As I was watching this I heard a pop as the needle was pulled out and I thought the Foley guy was getting carried away. When I backed up to check, I realized that the pop sound was the syringe coming apart. Coombs was able to hide the problem and continued on with the scene.

Tom, the IT guy, eventually manages to kill about 20 or 30 guards, blow up three boats and two helicopters. Despite being in clear sight of numerous guards with machine guns on multiple occasions, he never gets shot. Seriously, where the hell did Preston get these guys? The Thug R Us outlet store in the cutout bin? These guys are really inept. It's an IT guy with a huge gut. Point the machine gun at him and pull the trigger until he starts bleeding. This does not happen, not even once. Despite the fact that Preston's flunkies shot literally thousands of rounds of ammunition, bazooka shells and three or four air-to-ground missiles, they never even hit anyone much less kill them.

Finally after the shark has killed all the good guys but Tom and Babe who have killed everyone else on the island and blown up dozens of things including the shark, the movie ends.

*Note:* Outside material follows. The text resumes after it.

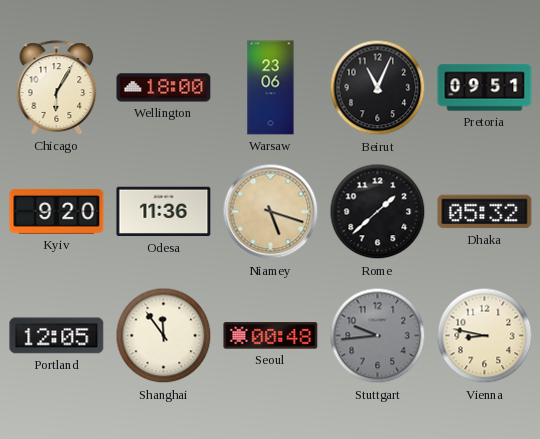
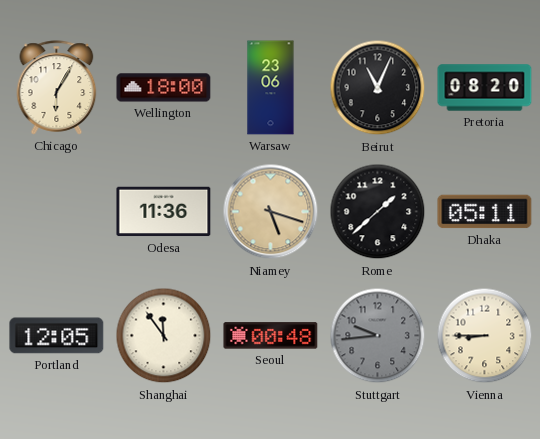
Pretoria: 09:51 -> 08:20
Kyiv: 9:20 -> none
Dhaka: 05:32 -> 05:11
Vienna: 8:47 -> 8:45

A word about the science. Preston has successfully taken two completely different concepts (stem cells and shark's apparent resistance to cancer) and combined them to somehow turn his son into a half-shark half-man and while this has cured his cancer, it does have some drawbacks. His island is littered with byproducts of his experiments including vines that wrap around people, Venus fly traps that eat mice, aloe plants that eat worms and really nasty poison ivy. Naturally he decides to create a new race of humans and is trying to get his son to breed with women. Unfortunately despite dousing the women with pheromones, junior has a tendency to just eat them. At one point Preston laments that despite the fact that he can combine two species to create new ones he can't make them procreate. Wait, what? Isn't procreate and create new ones about the same thing in this case? Preston just seems fixated on having a natural childbirth and does not even consider that this is impossible. Even animals of similar species rarely cross breed, and those that do have sterile offspring (horse+donkey=mule). Sharks and man are not even in the species, or genus, or family, or class. Perhaps if he made another creature like his son and then bred those two together.

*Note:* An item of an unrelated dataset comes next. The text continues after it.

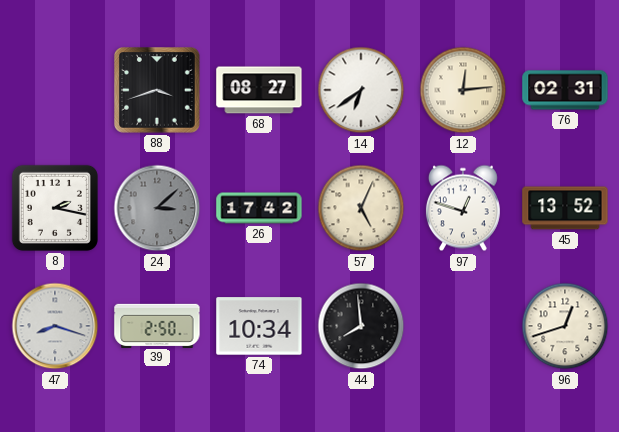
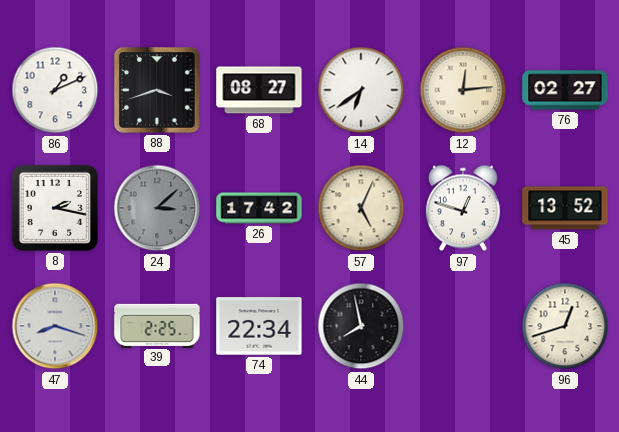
86: none -> 1:11
76: 02:31 -> 02:27
39: 2:50 -> 2:25
74: 10:34 -> 22:34
44: 7:59 -> 7:58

At one point, Babe discovers that the hammerhead cannot process nitrogen effectively by looking at the bloodwork(she compares it to getting the bends from deep sea diving). She theorizes that exposing the hammerhead to nitrogen might slow it down or make it explode. Yup, explode. So when Tom happens to find some liquid fertilizer in the greenhouse, he brings it along to spray on the hammerhead who obligingly blows up. (Nitrogen is usually N2 while fertilizer contains nitrate (NO3) which when combined with kerosene and blasting caps is explosive.) Just to clarify, Babe looks at the blood work of a completely new species and interprets the high nitrogen levels as not only being unusual but potentially explosive. I can see it now:

Patient: Doc, I feel kind of bloated.

Doctor: Well, let's just check your blood work. Woah, you nitrogen is way too high!

Patient: Is that bad?

Doctor: Nothing the bomb squad can't handle.

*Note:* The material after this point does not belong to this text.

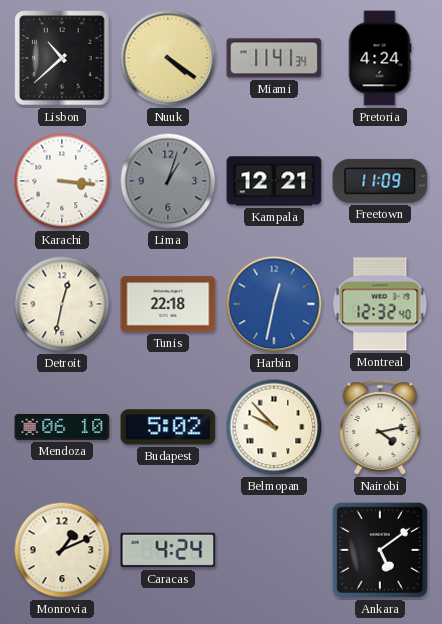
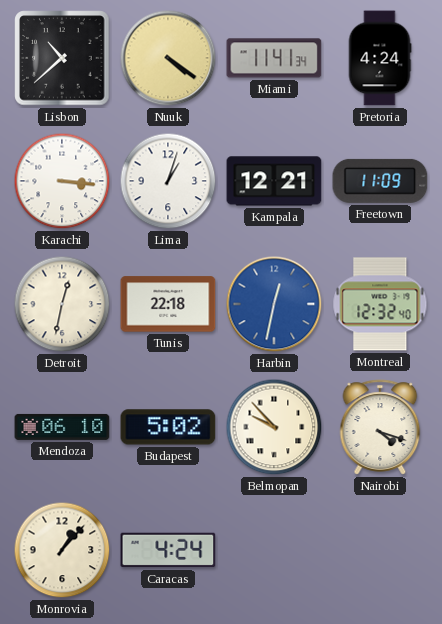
Lima dial: grey -> white
Nairobi: 4:13 -> 4:18
Monrovia: 1:11 -> 1:07
Ankara: 5:09 -> none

I can not detail all the stupid things in this movie. Honestly, it just goes from moronic pronouncement to ludicrous situation without blinking an eye. Don't think that the examples I have provided here is an exhaustive list. You don't have time to make fun of the first idiotic event before two others have happened. This may be one of the best examples of IITS that I have ever seen. Clearly what the characters do is not built on what has happened to date, but on some stray thought the screen writer (or producer) had.